• [WORK TASK] Copy out, unchanged, the stretch of the items from the line containing "Reading left to" through the end of the items.

━━━━━ MATERIAL SHOWN

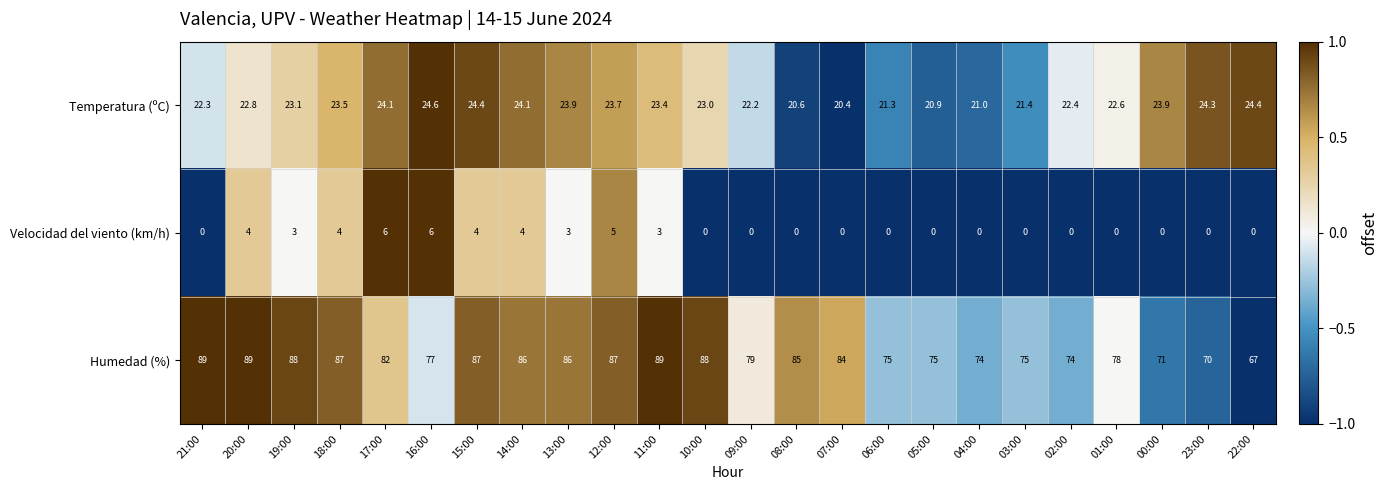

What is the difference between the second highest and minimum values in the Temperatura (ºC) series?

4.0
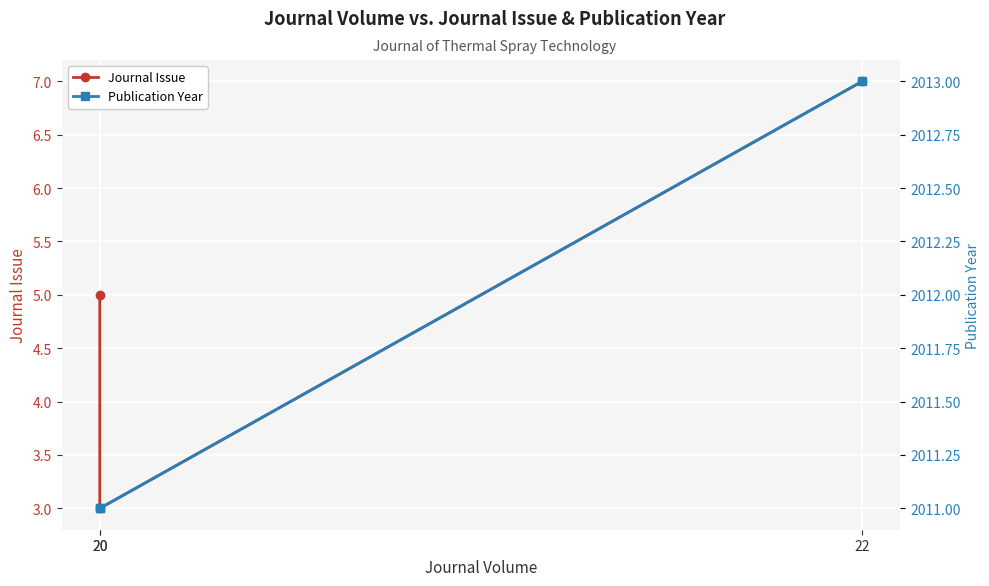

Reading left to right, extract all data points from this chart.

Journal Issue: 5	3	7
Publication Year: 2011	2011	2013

━━━━━━━━━━

• [RESPONSE BELOW]
Reading left to right, extract all data points from this chart.

Journal Issue: 5	3	7
Publication Year: 2011	2011	2013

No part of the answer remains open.